13. Do not accept an invitation from someone without first checking with your spouse. If the invitation is for both of you, the best way to respond is by saying, “That sounds great. Let me check with Joe to see if we are free.” Then the two of you can decide together what you want to do. It is a bad idea to commit your spouse to something without checking with them first. The same approach is true if the invitation is just for you. If a man receives an invitation to play golf, the kind thing to do is to say, “I’d really like that. Let me check with Debby to make sure we don’t have other commitments.” Maybe Debby had other ideas as to how you would spend your Saturday. It does not mean she controls what you do or that you are seeking permission. It means you are being considerate of the fact you are now part of a team. And a championship team knows they must work together on the field if they want to win.


14. Have dinner together whenever possible. If you can, eat around a table that has been set with a place setting. Mealtime is special and it is often the only time during the day couples will come together to talk. You will learn more from your spouse, and your children, at the dinner table than almost any other place. Do not neglect this important part of family life. The table serves as a physical anchor in a home. It gathers people together for the most precious moments in life.


15. Instead of listing your spouse’s poor behavior, first make a list of things you need to correct in your behavior. The reality is, we can all get on each other’s nerves. The bigger reality is, there is nothing I can do to change my spouse’s behavior. I do not control him. He does not control me. We can discuss our frustrations, but I do not have the power to change him. When we correct our own behavior, though, usually a positive side-affect is our spouse adjusts, too. Do not change yourself to manipulate your partner, though. This is deceptive and will backfire. Make improvements to yourself because you value who you are as a person.
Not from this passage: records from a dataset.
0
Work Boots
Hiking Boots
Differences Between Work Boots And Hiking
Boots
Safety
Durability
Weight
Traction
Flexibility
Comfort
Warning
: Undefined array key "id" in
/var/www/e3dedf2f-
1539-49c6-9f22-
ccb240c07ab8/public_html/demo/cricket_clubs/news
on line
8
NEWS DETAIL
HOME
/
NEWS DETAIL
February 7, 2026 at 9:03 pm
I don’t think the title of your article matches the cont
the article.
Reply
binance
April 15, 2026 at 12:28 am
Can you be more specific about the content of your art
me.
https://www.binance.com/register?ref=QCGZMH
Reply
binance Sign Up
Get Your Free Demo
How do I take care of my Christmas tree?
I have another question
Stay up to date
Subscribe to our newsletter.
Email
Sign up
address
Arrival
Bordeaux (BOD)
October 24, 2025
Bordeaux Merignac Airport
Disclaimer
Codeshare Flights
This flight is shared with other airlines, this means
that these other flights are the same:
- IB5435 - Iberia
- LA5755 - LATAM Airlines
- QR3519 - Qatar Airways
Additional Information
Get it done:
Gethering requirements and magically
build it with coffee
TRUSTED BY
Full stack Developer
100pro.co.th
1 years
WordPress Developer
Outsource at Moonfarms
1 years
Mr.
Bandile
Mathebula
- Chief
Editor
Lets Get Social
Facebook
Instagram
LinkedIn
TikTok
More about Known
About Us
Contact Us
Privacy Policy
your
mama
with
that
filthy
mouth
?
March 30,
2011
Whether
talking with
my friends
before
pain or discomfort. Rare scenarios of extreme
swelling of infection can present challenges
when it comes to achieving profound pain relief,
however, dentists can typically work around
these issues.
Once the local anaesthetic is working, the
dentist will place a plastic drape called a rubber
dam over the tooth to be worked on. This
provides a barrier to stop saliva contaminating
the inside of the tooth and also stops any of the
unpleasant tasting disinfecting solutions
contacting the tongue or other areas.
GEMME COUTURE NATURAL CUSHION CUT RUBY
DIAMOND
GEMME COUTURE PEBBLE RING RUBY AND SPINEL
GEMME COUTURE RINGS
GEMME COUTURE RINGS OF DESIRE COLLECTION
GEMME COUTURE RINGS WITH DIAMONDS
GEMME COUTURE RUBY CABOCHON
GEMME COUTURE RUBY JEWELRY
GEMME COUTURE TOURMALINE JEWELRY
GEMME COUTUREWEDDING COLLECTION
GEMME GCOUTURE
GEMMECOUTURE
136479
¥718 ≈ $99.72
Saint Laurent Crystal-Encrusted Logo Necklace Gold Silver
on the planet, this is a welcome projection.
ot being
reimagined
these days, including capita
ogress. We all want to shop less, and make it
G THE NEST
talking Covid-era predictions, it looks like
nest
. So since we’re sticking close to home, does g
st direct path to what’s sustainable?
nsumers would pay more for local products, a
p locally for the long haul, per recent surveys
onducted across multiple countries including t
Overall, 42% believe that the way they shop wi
If you work on things you can control (yourself), I believe you will be pleased with the positive outcomes in your marriage, too.


If manners are nothing more than the outward expression of our heart, then we want our hearts to scream, “I respect you; I honor you; I cherish you.” 1 Corinthians 13:4-7 is one of the most quoted books of the Bible in wedding ceremonies. But challenge yourself to re-read these words after the festivities have passed and you are settled into a daily routine with your spouse. With a little experience now behind you, these words take on new meaning.

My husband and I try to show the condition of our hearts (manners) by speaking one of each other’s top love languages: spontaneous hugs. We were in the cold mountains when my daughter-in-law took this picture of us (unbeknownst to us). My husband looked too cozy not to hug him!


“Love is patient.” Are you? “Love is kind.” Do your words reflect kindness? “Love does not envy, it does not boast, it is not proud.” Do you humble yourself when dealing with your spouse? “Love does not dishonor.” Do you stand up for your spouse? “Love is not self-seeking.” Are your motives pure? “Love is not easily angered.” Do you hold your tongue? “Love keeps no record of wrongs.” Do you forgive? “Love does not delight in evil but rejoices with the truth.” Do you play a “one-upmanship” game with your spouse? “Love always protects, always trusts, always hopes, and always perseveres.” You and your spouse are in this for the long-haul. Make it a good one!